◆ **Work order**
The records below should be copied in full, exactly as shown.

········

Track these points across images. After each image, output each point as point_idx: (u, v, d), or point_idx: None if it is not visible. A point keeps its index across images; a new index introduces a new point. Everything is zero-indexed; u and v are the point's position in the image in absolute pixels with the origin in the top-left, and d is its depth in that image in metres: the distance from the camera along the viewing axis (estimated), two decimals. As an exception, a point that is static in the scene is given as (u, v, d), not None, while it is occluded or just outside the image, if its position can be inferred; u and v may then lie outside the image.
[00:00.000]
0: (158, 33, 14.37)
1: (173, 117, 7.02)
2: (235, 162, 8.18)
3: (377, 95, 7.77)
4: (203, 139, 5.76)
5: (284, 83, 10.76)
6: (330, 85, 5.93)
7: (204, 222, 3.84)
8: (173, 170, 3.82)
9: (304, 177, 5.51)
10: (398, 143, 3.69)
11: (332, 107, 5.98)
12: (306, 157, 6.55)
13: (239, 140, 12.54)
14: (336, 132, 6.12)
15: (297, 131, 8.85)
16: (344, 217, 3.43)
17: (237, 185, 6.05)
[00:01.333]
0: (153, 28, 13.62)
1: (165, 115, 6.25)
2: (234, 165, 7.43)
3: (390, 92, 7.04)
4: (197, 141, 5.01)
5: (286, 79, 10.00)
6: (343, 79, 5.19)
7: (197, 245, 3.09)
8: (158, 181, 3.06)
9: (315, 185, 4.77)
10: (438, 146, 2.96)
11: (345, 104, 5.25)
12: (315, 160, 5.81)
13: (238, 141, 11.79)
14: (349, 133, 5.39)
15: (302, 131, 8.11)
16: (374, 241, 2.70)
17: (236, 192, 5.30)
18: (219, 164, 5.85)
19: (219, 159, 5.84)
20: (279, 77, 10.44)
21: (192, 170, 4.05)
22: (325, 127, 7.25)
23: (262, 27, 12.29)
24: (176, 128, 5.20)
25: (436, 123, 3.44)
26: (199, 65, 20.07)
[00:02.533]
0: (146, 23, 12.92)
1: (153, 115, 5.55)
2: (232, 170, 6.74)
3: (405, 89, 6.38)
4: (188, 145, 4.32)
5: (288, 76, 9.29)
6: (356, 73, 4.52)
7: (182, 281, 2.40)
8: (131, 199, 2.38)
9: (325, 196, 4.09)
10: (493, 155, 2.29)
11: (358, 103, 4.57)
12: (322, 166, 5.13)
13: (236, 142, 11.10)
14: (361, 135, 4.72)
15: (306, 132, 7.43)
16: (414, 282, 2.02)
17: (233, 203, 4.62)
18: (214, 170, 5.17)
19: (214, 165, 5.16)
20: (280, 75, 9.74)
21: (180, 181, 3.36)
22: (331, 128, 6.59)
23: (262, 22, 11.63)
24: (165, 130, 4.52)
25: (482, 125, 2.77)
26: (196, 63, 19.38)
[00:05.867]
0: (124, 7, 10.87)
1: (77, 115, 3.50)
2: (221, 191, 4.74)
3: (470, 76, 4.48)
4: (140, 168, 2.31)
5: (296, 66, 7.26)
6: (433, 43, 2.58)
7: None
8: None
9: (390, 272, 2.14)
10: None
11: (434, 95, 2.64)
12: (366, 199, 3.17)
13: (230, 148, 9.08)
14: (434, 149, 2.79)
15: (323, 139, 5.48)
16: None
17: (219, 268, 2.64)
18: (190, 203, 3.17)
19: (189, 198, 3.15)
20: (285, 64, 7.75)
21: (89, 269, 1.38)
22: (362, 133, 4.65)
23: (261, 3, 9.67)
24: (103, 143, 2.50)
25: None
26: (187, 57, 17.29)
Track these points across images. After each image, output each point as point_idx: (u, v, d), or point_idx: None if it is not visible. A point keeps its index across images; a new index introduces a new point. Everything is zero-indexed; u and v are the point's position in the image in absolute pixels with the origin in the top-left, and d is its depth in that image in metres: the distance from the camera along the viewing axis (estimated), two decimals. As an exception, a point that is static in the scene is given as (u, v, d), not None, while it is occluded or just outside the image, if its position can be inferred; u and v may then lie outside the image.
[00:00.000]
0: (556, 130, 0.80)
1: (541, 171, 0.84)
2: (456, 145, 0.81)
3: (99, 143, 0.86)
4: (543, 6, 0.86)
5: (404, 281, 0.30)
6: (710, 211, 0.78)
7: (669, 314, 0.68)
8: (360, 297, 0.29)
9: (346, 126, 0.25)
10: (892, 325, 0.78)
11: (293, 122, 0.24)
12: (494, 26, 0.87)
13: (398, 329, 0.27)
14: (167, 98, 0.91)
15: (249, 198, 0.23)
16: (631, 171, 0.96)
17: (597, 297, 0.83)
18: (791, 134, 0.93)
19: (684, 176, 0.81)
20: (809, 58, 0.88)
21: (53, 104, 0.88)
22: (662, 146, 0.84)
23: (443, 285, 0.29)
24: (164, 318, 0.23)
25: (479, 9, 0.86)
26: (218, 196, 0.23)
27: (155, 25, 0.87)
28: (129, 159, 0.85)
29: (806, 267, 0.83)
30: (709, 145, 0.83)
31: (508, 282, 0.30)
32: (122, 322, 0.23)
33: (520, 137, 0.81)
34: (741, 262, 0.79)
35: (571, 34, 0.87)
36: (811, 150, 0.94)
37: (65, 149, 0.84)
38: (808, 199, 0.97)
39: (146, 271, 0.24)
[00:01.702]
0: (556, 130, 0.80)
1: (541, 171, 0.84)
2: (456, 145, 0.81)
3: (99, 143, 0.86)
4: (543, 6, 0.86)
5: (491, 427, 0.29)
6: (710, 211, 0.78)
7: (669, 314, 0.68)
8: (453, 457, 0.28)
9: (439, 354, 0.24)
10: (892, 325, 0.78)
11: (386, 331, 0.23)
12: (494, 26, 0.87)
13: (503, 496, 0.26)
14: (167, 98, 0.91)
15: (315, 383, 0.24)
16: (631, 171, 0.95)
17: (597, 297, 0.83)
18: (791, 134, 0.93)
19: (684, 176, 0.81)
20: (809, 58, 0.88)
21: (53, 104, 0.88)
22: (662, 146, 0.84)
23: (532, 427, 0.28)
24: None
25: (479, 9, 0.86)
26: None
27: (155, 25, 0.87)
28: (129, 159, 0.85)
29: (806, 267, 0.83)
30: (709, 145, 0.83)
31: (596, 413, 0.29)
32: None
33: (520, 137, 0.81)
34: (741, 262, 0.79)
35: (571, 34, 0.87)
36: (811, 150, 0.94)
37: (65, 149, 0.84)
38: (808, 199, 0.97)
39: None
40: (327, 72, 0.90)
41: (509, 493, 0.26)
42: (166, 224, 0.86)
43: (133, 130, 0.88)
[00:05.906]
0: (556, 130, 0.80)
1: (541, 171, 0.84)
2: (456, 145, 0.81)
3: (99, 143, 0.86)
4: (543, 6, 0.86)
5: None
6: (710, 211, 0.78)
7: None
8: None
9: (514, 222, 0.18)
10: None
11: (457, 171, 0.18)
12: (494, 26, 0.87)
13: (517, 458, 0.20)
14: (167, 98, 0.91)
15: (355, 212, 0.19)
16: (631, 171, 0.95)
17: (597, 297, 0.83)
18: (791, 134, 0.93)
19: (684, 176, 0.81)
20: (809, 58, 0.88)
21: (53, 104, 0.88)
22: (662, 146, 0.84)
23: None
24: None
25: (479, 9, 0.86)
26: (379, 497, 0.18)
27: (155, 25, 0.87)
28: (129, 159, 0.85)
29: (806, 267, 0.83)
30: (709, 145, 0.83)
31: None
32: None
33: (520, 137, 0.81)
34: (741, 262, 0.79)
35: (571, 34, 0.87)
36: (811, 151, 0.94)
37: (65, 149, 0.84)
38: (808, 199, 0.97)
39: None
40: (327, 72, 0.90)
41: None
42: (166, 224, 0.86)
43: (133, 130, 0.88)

········

◆ **Written answer**
Track these points across images. After each image, output each point as point_idx: (u, v, d), or point_idx: None if it is not visible. A point keeps its index across images; a new index introduces a new point. Everything is zero-indexed; u and v are the point's position in the image in absolute pixels with the origin in the top-left, and d is its depth in that image in metres: the distance from the camera along the viewing axis (estimated), two decimals. As an exception, a point that is static in the scene is given as (u, v, d), not None, while it is occluded or just outside the image, if its position can be inferred; u and v may then lie outside the image.
[00:00.000]
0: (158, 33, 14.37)
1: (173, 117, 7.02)
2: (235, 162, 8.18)
3: (377, 95, 7.77)
4: (203, 139, 5.76)
5: (284, 83, 10.76)
6: (330, 85, 5.93)
7: (204, 222, 3.84)
8: (173, 170, 3.82)
9: (304, 177, 5.51)
10: (398, 143, 3.69)
11: (332, 107, 5.98)
12: (306, 157, 6.55)
13: (239, 140, 12.54)
14: (336, 132, 6.12)
15: (297, 131, 8.85)
16: (344, 217, 3.43)
17: (237, 185, 6.05)
[00:01.333]
0: (153, 28, 13.62)
1: (165, 115, 6.25)
2: (234, 165, 7.43)
3: (390, 92, 7.04)
4: (197, 141, 5.01)
5: (286, 79, 10.00)
6: (343, 79, 5.19)
7: (197, 245, 3.09)
8: (158, 181, 3.06)
9: (315, 185, 4.77)
10: (438, 146, 2.96)
11: (345, 104, 5.25)
12: (315, 160, 5.81)
13: (238, 141, 11.79)
14: (349, 133, 5.39)
15: (302, 131, 8.11)
16: (374, 241, 2.70)
17: (236, 192, 5.30)
18: (219, 164, 5.85)
19: (219, 159, 5.84)
20: (279, 77, 10.44)
21: (192, 170, 4.05)
22: (325, 127, 7.25)
23: (262, 27, 12.29)
24: (176, 128, 5.20)
25: (436, 123, 3.44)
26: (199, 65, 20.07)
[00:02.533]
0: (146, 23, 12.92)
1: (153, 115, 5.55)
2: (232, 170, 6.74)
3: (405, 89, 6.38)
4: (188, 145, 4.32)
5: (288, 76, 9.29)
6: (356, 73, 4.52)
7: (182, 281, 2.40)
8: (131, 199, 2.38)
9: (325, 196, 4.09)
10: (493, 155, 2.29)
11: (358, 103, 4.57)
12: (322, 166, 5.13)
13: (236, 142, 11.10)
14: (361, 135, 4.72)
15: (306, 132, 7.43)
16: (414, 282, 2.02)
17: (233, 203, 4.62)
18: (214, 170, 5.17)
19: (214, 165, 5.16)
20: (280, 75, 9.74)
21: (180, 181, 3.36)
22: (331, 128, 6.59)
23: (262, 22, 11.63)
24: (165, 130, 4.52)
25: (482, 125, 2.77)
26: (196, 63, 19.38)
[00:05.867]
0: (124, 7, 10.87)
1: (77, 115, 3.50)
2: (221, 191, 4.74)
3: (470, 76, 4.48)
4: (140, 168, 2.31)
5: (296, 66, 7.26)
6: (433, 43, 2.58)
7: None
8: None
9: (390, 272, 2.14)
10: None
11: (434, 95, 2.64)
12: (366, 199, 3.17)
13: (230, 148, 9.08)
14: (434, 149, 2.79)
15: (323, 139, 5.48)
16: None
17: (219, 268, 2.64)
18: (190, 203, 3.17)
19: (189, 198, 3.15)
20: (285, 64, 7.75)
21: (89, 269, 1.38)
22: (362, 133, 4.65)
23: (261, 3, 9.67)
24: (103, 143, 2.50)
25: None
26: (187, 57, 17.29)
Track these points across images. After each image, output each point as point_idx: (u, v, d), or point_idx: None if it is not visible. A point keeps its index across images; a new index introduces a new point. Everything is zero-indexed; u and v are the point's position in the image in absolute pixels with the origin in the top-left, and d is its depth in that image in metres: the distance from the camera along the viewing axis (estimated), two decimals. As an exception, a point that is static in the scene is given as (u, v, d), not None, while it is occluded or just outside the image, if its position can be inferred; u and v may then lie outside the image.
[00:00.000]
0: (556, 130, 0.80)
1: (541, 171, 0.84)
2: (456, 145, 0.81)
3: (99, 143, 0.86)
4: (543, 6, 0.86)
5: (404, 281, 0.30)
6: (710, 211, 0.78)
7: (669, 314, 0.68)
8: (360, 297, 0.29)
9: (346, 126, 0.25)
10: (892, 325, 0.78)
11: (293, 122, 0.24)
12: (494, 26, 0.87)
13: (398, 329, 0.27)
14: (167, 98, 0.91)
15: (249, 198, 0.23)
16: (631, 171, 0.96)
17: (597, 297, 0.83)
18: (791, 134, 0.93)
19: (684, 176, 0.81)
20: (809, 58, 0.88)
21: (53, 104, 0.88)
22: (662, 146, 0.84)
23: (443, 285, 0.29)
24: (164, 318, 0.23)
25: (479, 9, 0.86)
26: (218, 196, 0.23)
27: (155, 25, 0.87)
28: (129, 159, 0.85)
29: (806, 267, 0.83)
30: (709, 145, 0.83)
31: (508, 282, 0.30)
32: (122, 322, 0.23)
33: (520, 137, 0.81)
34: (741, 262, 0.79)
35: (571, 34, 0.87)
36: (811, 150, 0.94)
37: (65, 149, 0.84)
38: (808, 199, 0.97)
39: (146, 271, 0.24)
[00:01.702]
0: (556, 130, 0.80)
1: (541, 171, 0.84)
2: (456, 145, 0.81)
3: (99, 143, 0.86)
4: (543, 6, 0.86)
5: (491, 427, 0.29)
6: (710, 211, 0.78)
7: (669, 314, 0.68)
8: (453, 457, 0.28)
9: (439, 354, 0.24)
10: (892, 325, 0.78)
11: (386, 331, 0.23)
12: (494, 26, 0.87)
13: (503, 496, 0.26)
14: (167, 98, 0.91)
15: (315, 383, 0.24)
16: (631, 171, 0.95)
17: (597, 297, 0.83)
18: (791, 134, 0.93)
19: (684, 176, 0.81)
20: (809, 58, 0.88)
21: (53, 104, 0.88)
22: (662, 146, 0.84)
23: (532, 427, 0.28)
24: None
25: (479, 9, 0.86)
26: None
27: (155, 25, 0.87)
28: (129, 159, 0.85)
29: (806, 267, 0.83)
30: (709, 145, 0.83)
31: (596, 413, 0.29)
32: None
33: (520, 137, 0.81)
34: (741, 262, 0.79)
35: (571, 34, 0.87)
36: (811, 150, 0.94)
37: (65, 149, 0.84)
38: (808, 199, 0.97)
39: None
40: (327, 72, 0.90)
41: (509, 493, 0.26)
42: (166, 224, 0.86)
43: (133, 130, 0.88)
[00:05.906]
0: (556, 130, 0.80)
1: (541, 171, 0.84)
2: (456, 145, 0.81)
3: (99, 143, 0.86)
4: (543, 6, 0.86)
5: None
6: (710, 211, 0.78)
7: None
8: None
9: (514, 222, 0.18)
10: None
11: (457, 171, 0.18)
12: (494, 26, 0.87)
13: (517, 458, 0.20)
14: (167, 98, 0.91)
15: (355, 212, 0.19)
16: (631, 171, 0.95)
17: (597, 297, 0.83)
18: (791, 134, 0.93)
19: (684, 176, 0.81)
20: (809, 58, 0.88)
21: (53, 104, 0.88)
22: (662, 146, 0.84)
23: None
24: None
25: (479, 9, 0.86)
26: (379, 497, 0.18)
27: (155, 25, 0.87)
28: (129, 159, 0.85)
29: (806, 267, 0.83)
30: (709, 145, 0.83)
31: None
32: None
33: (520, 137, 0.81)
34: (741, 262, 0.79)
35: (571, 34, 0.87)
36: (811, 151, 0.94)
37: (65, 149, 0.84)
38: (808, 199, 0.97)
39: None
40: (327, 72, 0.90)
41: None
42: (166, 224, 0.86)
43: (133, 130, 0.88)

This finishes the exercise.